The unemployment numbers in our country have been ugly for years now, and even as we are in the midst of a supposed multi-year recovery, the number of people impacted by unemployment is so large and that troubles me so much.
Nine million families in 2011 had at least one member who was unemployed during the year. That is roughly one in every eight or nine families in the United States. The year before, it was just under 10 million families that had someone who was unemployed at some time during 2010.
Unemployment is a tough and devastating thing emotionally because even when someone gets back on their feet, they still live in fear when they’re called into the boss’ office. They think history is going to repeat itself. I remember a caller who got a job after a lengthy period of unemployment and they were working for a month when they got called in by their new boss and were laid off again.
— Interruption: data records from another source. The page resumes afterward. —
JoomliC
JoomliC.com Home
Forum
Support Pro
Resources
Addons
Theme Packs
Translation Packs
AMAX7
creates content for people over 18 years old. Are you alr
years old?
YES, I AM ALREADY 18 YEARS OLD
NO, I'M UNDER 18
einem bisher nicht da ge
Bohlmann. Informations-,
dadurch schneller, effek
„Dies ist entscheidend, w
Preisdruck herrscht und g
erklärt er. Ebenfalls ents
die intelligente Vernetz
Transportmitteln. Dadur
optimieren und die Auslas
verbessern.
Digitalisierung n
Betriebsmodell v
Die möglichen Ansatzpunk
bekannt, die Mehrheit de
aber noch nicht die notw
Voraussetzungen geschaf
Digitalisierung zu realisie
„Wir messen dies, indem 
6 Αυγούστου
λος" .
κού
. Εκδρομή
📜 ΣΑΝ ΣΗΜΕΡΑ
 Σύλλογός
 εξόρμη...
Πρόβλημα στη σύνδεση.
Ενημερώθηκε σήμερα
When I talk to media folks, I tell them in interviews that what we have in the country right now is “insecure optimism.” Sure, people have a little more money in their wallets overall, they’re spending more and even making the major commitment of buying cars in big numbers for the first time in a few years. Those are all signs of optimism. But it’s kind of like a duck in the water. Ducks appears to be so calm on the surface, yet underneath they’re paddling furiously. That’s what I sense out there when I talk to people.
People feel generally better about things, they’re a little more confident, but at the same time there’s a deep insecurity or anxiety underneath. And it’s completely understandable. We’ve been through the worst recession since the Great Depression in the 1930s.
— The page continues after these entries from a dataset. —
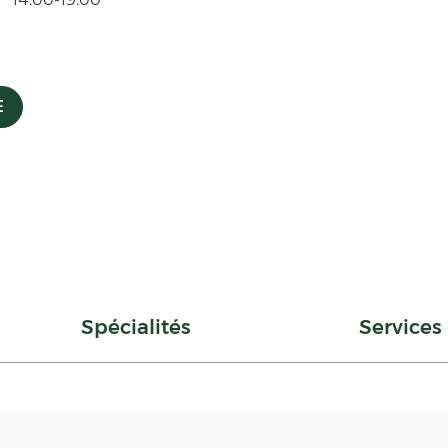
E
Spécialités
Services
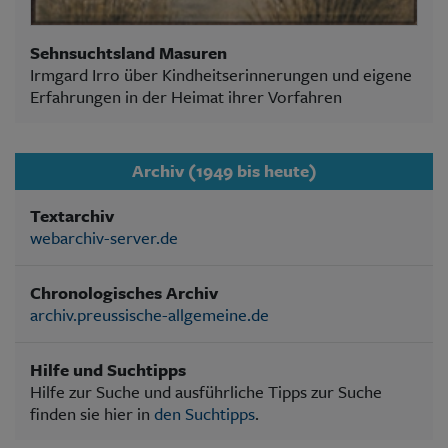
Sehnsuchtsland Masuren
Irmgard Irro über Kindheitserinnerungen und eigene
Erfahrungen in der Heimat ihrer Vorfahren
Archiv (1949 bis heute)
Textarchiv
webarchiv-server.de
Chronologisches Archiv
archiv.preussische-allgemeine.de
Hilfe und Suchtipps
Hilfe zur Suche und ausführliche Tipps zur Suche
finden sie hier in
den Suchtipps
.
While few of us lived through it, you’ve probably heard about the Great Depression from a parent or a grandparent. My mom can still relate to me what it was like to see homeless people selling apples on street corners. Those memories stuck with people for the rest of their lives.
Some of what we’ve gone through over the last few years will stick with people for the rest of their lives. Yet we are in better shape today; while we’re not in great shape, things are getting better.
Fortunately, so many dire predictions have not taken place. Just a year and a half ago, we had predictions that municipal governments — county, city and state — would financially collapse and not be able to meet their obligations, that the municipal bond market would collapse with defaults all over the place. What happened was completely the opposite, in fact. There were almost no defaults and today people are clamoring to buy muni bonds backed by various levels of state government.
So we have had a terrible, terrible time. It’s not the worst of times and it sure is a long way from the best. Unexpected events could still occur, but our recent past is not indicative of where our future is going to be.